In our gospel lesson, Jesus’ disciples ask him a simple question, “Lord, teach us to pray.” In response, Jesus’ provides them with the most powerful prayer that the Christian tradition offers. Let’s focus on just one essential line from that prayer: “Thy kingdom come; thy will be done.” Jesus tells his disciples to pray for God’s will to be done because he knows that we can trust God’s will more than we can trust our own. We are accustomed by the world to think that praying is about asking God for what we want, as if praying is about bending God to our will. Jesus offers us a different model. He tells us to ask for what God wants. Jesus suggests that prayer is about aligning our will with God’s will. Abraham didn’t know that God had already foreordained that he would spare the wicked for the sake of one righteous man. If Abraham had only asked, he might have received the answer, but he didn’t ask the question!


Whenever we ask God for what we want, for what we think God is capable of, we become limited by the infinite amount of knowledge that we do not possess, and the results of our desires become infinitely contrived.

I was called back to a beautiful passage by, Austin Farrer, one of my favorite authors this week on this topic. He reflects, “Oh my folly! The world of my plans, how narrow, and bare, and stale it is! And the world of [God’s creation] which breaks my plans, how living, and various, and wide, and glorious it is!”[1]


Many of us come to this beautiful place in the wilderness, in some sense, to escape “our plans.” Our life-plans which become so consuming and confining, so static and unyielding; our lives become limited and claustrophobic when we settle for what we already know. But the wilderness has the capacity to call forth from us a fresh curiosity and openness about God. If some of you have seen the recent photos from the James Webb telescope [pictured above], you may understand what I mean. When we experience God’s creation in all of its wonder, through galaxies billions of light years away, we can’t help but ask the question, “How? How is this all possible? What is the meaning and purpose of this?” It doesn’t have to be so grand though: an early morning kayak, an unexpected emergence of a beaver, loon, or eagle. Even the light falling just the right way through the forest canopy, so as to make us stop in our tracks and change direction. These things can knock us sideways, and bring us back to curiosity and wonder about God’s creation.


The good news of our scripture’s today is the promise that our understanding and knowledge of God will always be expanded and made more generous so long as we keep asking the question, so long as we keep engaging with God, so long as we continually offer our will up to God.

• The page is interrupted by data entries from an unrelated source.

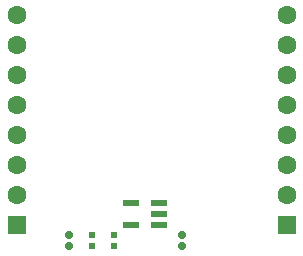
<source format=gbr>
%TF.GenerationSoftware,Altium Limited,Altium Designer,22.6.1 (34)*%
G04 Layer_Color=255*
%FSLAX45Y45*%
%MOMM*%
%TF.SameCoordinates,421C64DB-711B-49BE-949A-821E8169F4DF*%
%TF.FilePolarity,Positive*%
%TF.FileFunction,Pads,Bot*%
%TF.Part,Single*%
G01*
G75*
%TA.AperFunction,SMDPad,CuDef*%
%ADD13R,0.60000X0.51000*%
G04:AMPARAMS|DCode=18|XSize=0.635mm|YSize=0.635mm|CornerRadius=0.15875mm|HoleSize=0mm|Usage=FLASHONLY|Rotation=270.000|XOffset=0mm|YOffset=0mm|HoleType=Round|Shape=RoundedRectangle|*
%AMROUNDEDRECTD18*
21,1,0.63500,0.31750,0,0,270.0*
21,1,0.31750,0.63500,0,0,270.0*
1,1,0.31750,-0.15875,-0.15875*
1,1,0.31750,-0.15875,0.15875*
1,1,0.31750,0.15875,0.15875*
1,1,0.31750,0.15875,-0.15875*
%
%ADD18ROUNDEDRECTD18*%
%ADD20R,0.60000X0.56000*%
%TA.AperFunction,ComponentPad*%
%ADD27C,1.60000*%
%ADD28R,1.60000X1.60000*%
%TA.AperFunction,SMDPad,CuDef*%
G04:AMPARAMS|DCode=30|XSize=0.59mm|YSize=1.37mm|CornerRadius=0.04425mm|HoleSize=0mm|Usage=FLASHONLY|Rotation=270.000|XOffset=0mm|YOffset=0mm|HoleType=Round|Shape=RoundedRectangle|*
%AMROUNDEDRECTD30*
21,1,0.59000,1.28150,0,0,270.0*
21,1,0.50150,1.37000,0,0,270.0*
1,1,0.08850,-0.64075,-0.25075*
1,1,0.08850,-0.64075,0.25075*
1,1,0.08850,0.64075,0.25075*
1,1,0.08850,0.64075,-0.25075*
%
%ADD30ROUNDEDRECTD30*%
D13*
X825500Y82500D02*
D03*
Y171500D02*
D03*
D18*
X635000Y82550D02*
D03*
Y171450D02*
D03*
X1587500Y82550D02*
D03*
Y171450D02*
D03*
D20*
X1016000Y83500D02*
D03*
Y170500D02*
D03*
D27*
X190500Y2032000D02*
D03*
Y1778000D02*
D03*
Y1270000D02*
D03*
Y762000D02*
D03*
Y508000D02*
D03*
Y1016000D02*
D03*
Y1524000D02*
D03*
X2476500D02*
D03*
Y1016000D02*
D03*
Y508000D02*
D03*
Y762000D02*
D03*
Y1270000D02*
D03*
Y1778000D02*
D03*
Y2032000D02*
D03*
D28*
X190500Y254000D02*
D03*
X2476500D02*
D03*
D30*
X1397000Y444000D02*
D03*
Y349000D02*
D03*
Y254000D02*
D03*
X1162000D02*
D03*
Y444000D02*
D03*
%TF.MD5,3cf4974013847253f5ed909f1614efa1*%
M02*

</source>
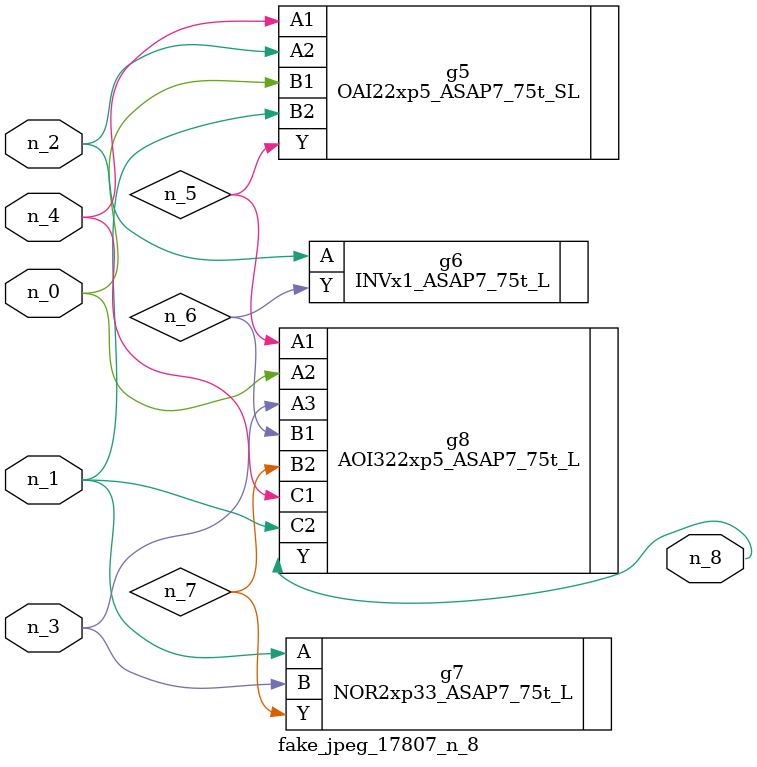
<source format=v>
module fake_jpeg_17807_n_8 (n_3, n_2, n_1, n_0, n_4, n_8);

input n_3;
input n_2;
input n_1;
input n_0;
input n_4;

output n_8;

wire n_6;
wire n_5;
wire n_7;

OAI22xp5_ASAP7_75t_SL g5 ( 
.A1(n_4),
.A2(n_2),
.B1(n_0),
.B2(n_1),
.Y(n_5)
);

INVx1_ASAP7_75t_L g6 ( 
.A(n_2),
.Y(n_6)
);

NOR2xp33_ASAP7_75t_L g7 ( 
.A(n_1),
.B(n_3),
.Y(n_7)
);

AOI322xp5_ASAP7_75t_L g8 ( 
.A1(n_5),
.A2(n_0),
.A3(n_3),
.B1(n_6),
.B2(n_7),
.C1(n_4),
.C2(n_1),
.Y(n_8)
);


endmodule
</source>
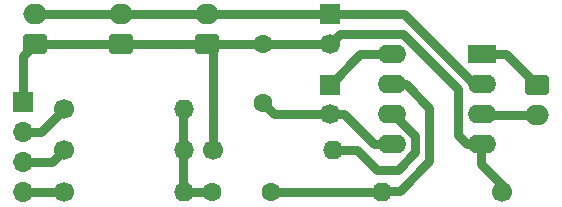
<source format=gbr>
%TF.GenerationSoftware,KiCad,Pcbnew,8.0.3-8.0.3-0~ubuntu23.10.1*%
%TF.CreationDate,2024-06-28T14:27:20+02:00*%
%TF.ProjectId,SolarAmp,536f6c61-7241-46d7-902e-6b696361645f,1*%
%TF.SameCoordinates,PX54a37b0PY44aa200*%
%TF.FileFunction,Copper,L1,Top*%
%TF.FilePolarity,Positive*%
%FSLAX46Y46*%
G04 Gerber Fmt 4.6, Leading zero omitted, Abs format (unit mm)*
G04 Created by KiCad (PCBNEW 8.0.3-8.0.3-0~ubuntu23.10.1) date 2024-06-28 14:27:20*
%MOMM*%
%LPD*%
G01*
G04 APERTURE LIST*
G04 Aperture macros list*
%AMRoundRect*
0 Rectangle with rounded corners*
0 $1 Rounding radius*
0 $2 $3 $4 $5 $6 $7 $8 $9 X,Y pos of 4 corners*
0 Add a 4 corners polygon primitive as box body*
4,1,4,$2,$3,$4,$5,$6,$7,$8,$9,$2,$3,0*
0 Add four circle primitives for the rounded corners*
1,1,$1+$1,$2,$3*
1,1,$1+$1,$4,$5*
1,1,$1+$1,$6,$7*
1,1,$1+$1,$8,$9*
0 Add four rect primitives between the rounded corners*
20,1,$1+$1,$2,$3,$4,$5,0*
20,1,$1+$1,$4,$5,$6,$7,0*
20,1,$1+$1,$6,$7,$8,$9,0*
20,1,$1+$1,$8,$9,$2,$3,0*%
G04 Aperture macros list end*
%TA.AperFunction,ComponentPad*%
%ADD10R,1.700000X1.700000*%
%TD*%
%TA.AperFunction,ComponentPad*%
%ADD11O,1.700000X1.700000*%
%TD*%
%TA.AperFunction,ComponentPad*%
%ADD12O,2.000000X1.700000*%
%TD*%
%TA.AperFunction,ComponentPad*%
%ADD13RoundRect,0.250000X0.750000X-0.600000X0.750000X0.600000X-0.750000X0.600000X-0.750000X-0.600000X0*%
%TD*%
%TA.AperFunction,ComponentPad*%
%ADD14RoundRect,0.250000X-0.750000X0.600000X-0.750000X-0.600000X0.750000X-0.600000X0.750000X0.600000X0*%
%TD*%
%TA.AperFunction,ComponentPad*%
%ADD15C,1.600000*%
%TD*%
%TA.AperFunction,ComponentPad*%
%ADD16R,2.400000X1.600000*%
%TD*%
%TA.AperFunction,ComponentPad*%
%ADD17O,2.400000X1.600000*%
%TD*%
%TA.AperFunction,ComponentPad*%
%ADD18C,1.700000*%
%TD*%
%TA.AperFunction,ComponentPad*%
%ADD19O,1.700000X1.600000*%
%TD*%
%TA.AperFunction,Conductor*%
%ADD20C,0.800000*%
%TD*%
G04 APERTURE END LIST*
D10*
%TO.P,J1,1,Pin_1*%
%TO.N,GND*%
X2750000Y9330000D03*
D11*
%TO.P,J1,2,Pin_2*%
%TO.N,Net-(J1-Pin_2)*%
X2750000Y6790000D03*
%TO.P,J1,3,Pin_3*%
%TO.N,Net-(J1-Pin_3)*%
X2750000Y4250000D03*
%TO.P,J1,4,Pin_4*%
%TO.N,Net-(J1-Pin_4)*%
X2750000Y1710000D03*
%TD*%
D12*
%TO.P,J5,2,Pin_2*%
%TO.N,+5V*%
X11000000Y16750000D03*
D13*
%TO.P,J5,1,Pin_1*%
%TO.N,GND*%
X11000000Y14250000D03*
%TD*%
D12*
%TO.P,J4,2,Pin_2*%
%TO.N,+5V*%
X18250000Y16750000D03*
D13*
%TO.P,J4,1,Pin_1*%
%TO.N,GND*%
X18250000Y14250000D03*
%TD*%
D12*
%TO.P,J3,2,Pin_2*%
%TO.N,+5V*%
X3750000Y16750000D03*
D13*
%TO.P,J3,1,Pin_1*%
%TO.N,GND*%
X3750000Y14250000D03*
%TD*%
D14*
%TO.P,J2,1,Pin_1*%
%TO.N,Net-(J2-Pin_1)*%
X46250000Y10750000D03*
D12*
%TO.P,J2,2,Pin_2*%
%TO.N,Net-(J2-Pin_2)*%
X46250000Y8250000D03*
%TD*%
D15*
%TO.P,C4,1*%
%TO.N,Net-(C4-Pad1)*%
X18750000Y1750000D03*
%TO.P,C4,2*%
%TO.N,Net-(U1A-+)*%
X23750000Y1750000D03*
%TD*%
%TO.P,C2,2*%
%TO.N,GND*%
X23000000Y14250000D03*
%TO.P,C2,1*%
%TO.N,Net-(U1B--)*%
X23000000Y9250000D03*
%TD*%
D16*
%TO.P,U1,1*%
%TO.N,Net-(J2-Pin_1)*%
X41545000Y13370000D03*
D17*
%TO.P,U1,2,V+*%
%TO.N,+5V*%
X41545000Y10830000D03*
%TO.P,U1,3*%
%TO.N,Net-(J2-Pin_2)*%
X41545000Y8290000D03*
%TO.P,U1,4,V-*%
%TO.N,GND*%
X41545000Y5750000D03*
%TO.P,U1,5,-*%
%TO.N,Net-(U1B--)*%
X33925000Y5750000D03*
%TO.P,U1,6,+*%
%TO.N,Net-(U1B-+)*%
X33925000Y8290000D03*
%TO.P,U1,7,+*%
%TO.N,Net-(U1A-+)*%
X33925000Y10830000D03*
%TO.P,U1,8,-*%
%TO.N,Net-(U1A--)*%
X33925000Y13370000D03*
%TD*%
D10*
%TO.P,C3,1*%
%TO.N,+5V*%
X28675000Y16750000D03*
D18*
%TO.P,C3,2*%
%TO.N,GND*%
X28675000Y14250000D03*
%TD*%
%TO.P,R3,1*%
%TO.N,Net-(J1-Pin_3)*%
X6170000Y5250000D03*
D19*
%TO.P,R3,2*%
%TO.N,Net-(C4-Pad1)*%
X16330000Y5250000D03*
%TD*%
D18*
%TO.P,R5,1*%
%TO.N,GND*%
X18840000Y5250000D03*
D19*
%TO.P,R5,2*%
%TO.N,Net-(U1B-+)*%
X29000000Y5250000D03*
%TD*%
D18*
%TO.P,R4,1*%
%TO.N,Net-(J1-Pin_2)*%
X6170000Y8750000D03*
D19*
%TO.P,R4,2*%
%TO.N,Net-(C4-Pad1)*%
X16330000Y8750000D03*
%TD*%
D18*
%TO.P,R1,1*%
%TO.N,Net-(J1-Pin_4)*%
X6170000Y1750000D03*
D19*
%TO.P,R1,2*%
%TO.N,Net-(C4-Pad1)*%
X16330000Y1750000D03*
%TD*%
D10*
%TO.P,C1,1*%
%TO.N,Net-(U1A--)*%
X28675000Y10775112D03*
D18*
%TO.P,C1,2*%
%TO.N,Net-(U1B--)*%
X28675000Y8275112D03*
%TD*%
%TO.P,R2,1*%
%TO.N,GND*%
X43255000Y1750000D03*
D19*
%TO.P,R2,2*%
%TO.N,Net-(U1A-+)*%
X33095000Y1750000D03*
%TD*%
D20*
%TO.N,Net-(U1A-+)*%
X23750000Y1750000D02*
X33095000Y1750000D01*
%TO.N,+5V*%
X3750000Y16790000D02*
X3790000Y16750000D01*
X3790000Y16750000D02*
X18210000Y16750000D01*
X18210000Y16750000D02*
X18250000Y16790000D01*
%TO.N,Net-(J2-Pin_2)*%
X46250000Y8250000D02*
X41585000Y8250000D01*
X41585000Y8250000D02*
X41545000Y8290000D01*
%TO.N,Net-(J2-Pin_1)*%
X43630000Y13370000D02*
X46250000Y10750000D01*
X41545000Y13370000D02*
X43630000Y13370000D01*
%TO.N,GND*%
X41500000Y5750000D02*
X41500000Y4065000D01*
X41500000Y4065000D02*
X43500000Y2065000D01*
%TO.N,+5V*%
X18250000Y16750000D02*
X28675000Y16750000D01*
%TO.N,GND*%
X18840000Y5250000D02*
X18840000Y13660000D01*
X18840000Y13660000D02*
X18250000Y14250000D01*
X3750000Y14250000D02*
X23000000Y14250000D01*
X2750000Y9330000D02*
X2750000Y13250000D01*
X2750000Y13250000D02*
X3750000Y14250000D01*
%TO.N,Net-(J1-Pin_2)*%
X2750000Y6790000D02*
X4210000Y6790000D01*
X4210000Y6790000D02*
X6170000Y8750000D01*
%TO.N,Net-(J1-Pin_3)*%
X2750000Y4250000D02*
X5170000Y4250000D01*
X5170000Y4250000D02*
X6170000Y5250000D01*
%TO.N,Net-(J1-Pin_4)*%
X2750000Y1710000D02*
X6130000Y1710000D01*
X6130000Y1710000D02*
X6170000Y1750000D01*
%TO.N,Net-(U1B--)*%
X28675000Y8275112D02*
X23974888Y8275112D01*
X23974888Y8275112D02*
X23000000Y9250000D01*
X32402193Y5750000D02*
X33925000Y5750000D01*
%TO.N,Net-(U1B-+)*%
X32675000Y3570000D02*
X34425000Y3570000D01*
%TO.N,Net-(U1B--)*%
X29877081Y8275112D02*
X32402193Y5750000D01*
X28675000Y8275112D02*
X29877081Y8275112D01*
%TO.N,Net-(U1B-+)*%
X29000000Y5250000D02*
X30995000Y5250000D01*
X30995000Y5250000D02*
X32675000Y3570000D01*
X34425000Y3570000D02*
X35925000Y5070000D01*
X35925000Y5070000D02*
X35925000Y6412742D01*
X35925000Y6412742D02*
X34047742Y8290000D01*
%TO.N,+5V*%
X40862056Y10830000D02*
X34942056Y16750000D01*
X28675000Y16750000D02*
X34942056Y16750000D01*
%TO.N,GND*%
X39545000Y6550000D02*
X40345000Y5750000D01*
X39545000Y10450000D02*
X39545000Y6550000D01*
X34895000Y15100000D02*
X39545000Y10450000D01*
X28675000Y14250000D02*
X29525000Y15100000D01*
X29525000Y15100000D02*
X34895000Y15100000D01*
X40345000Y5750000D02*
X41545000Y5750000D01*
X28675000Y14250000D02*
X23000000Y14250000D01*
%TO.N,Net-(C4-Pad1)*%
X16330000Y1750000D02*
X18750000Y1750000D01*
%TO.N,Net-(U1A--)*%
X33925000Y13370000D02*
X31269888Y13370000D01*
X31269888Y13370000D02*
X28675000Y10775112D01*
%TO.N,Net-(U1A-+)*%
X37125000Y8830000D02*
X37125000Y4300000D01*
X35125000Y10830000D02*
X37125000Y8830000D01*
X34645000Y1820000D02*
X33095000Y1820000D01*
X37125000Y4300000D02*
X34645000Y1820000D01*
X33925000Y10830000D02*
X35125000Y10830000D01*
%TO.N,Net-(C4-Pad1)*%
X16250000Y1830000D02*
X16250000Y2750000D01*
X16250000Y2750000D02*
X16250000Y5170000D01*
X16250000Y5330000D02*
X16250000Y8670000D01*
%TD*%
M02*

</source>
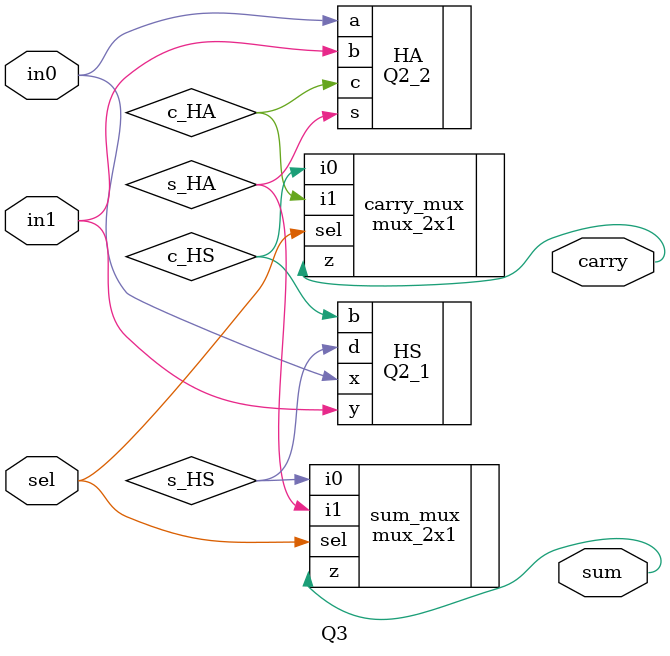
<source format=v>
module Q3
(
	input in0, in1,
	input sel,
	output sum, carry
);

//Interconnects...

wire s_HS, s_HA, c_HS, c_HA;

//Module instantiations...

Q2_1 HS
(
	.x(in0),
	.y(in1),
	.d(s_HS),
	.b(c_HS)
);

Q2_2 HA
(
	.a(in0),
	.b(in1),
	.s(s_HA),
	.c(c_HA)
);

mux_2x1 sum_mux
(
	.i0(s_HS),
	.i1(s_HA),
	.sel(sel),
	.z(sum)
);

mux_2x1 carry_mux
(
	.i0(c_HS),
	.i1(c_HA),
	.sel(sel),
	.z(carry)
);

endmodule
</source>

We do this by saying “Thy will be done,” over and over and over again.

No matter where we find ourselves in our lives of faith: whether we have encountered Jesus or not, whether we are pious or irreverent, whether we are traditional or rebellious, the promise of God appears to be that He will forever bend our wills towards his, so long as we desire to turn towards him. I’ll close with a paraphrased word from the great English evangelist, C. S. Lewis: “There are only two kinds of people in the end: those who say to God, ‘Thy will be done,’ and those to whom God says, in the end, ‘Thy will be done.’ […] No soul that seriously and constantly desires [God] will ever miss [him].”[2]


Amen.


[1] Austen Farrer, Lord, I Believe, Cowley Publications, 1989. [2] C. S. Lewis, The Business of Heaven: Daily Readings from C.S. Lewis, ed. Walter Hooper, 1984.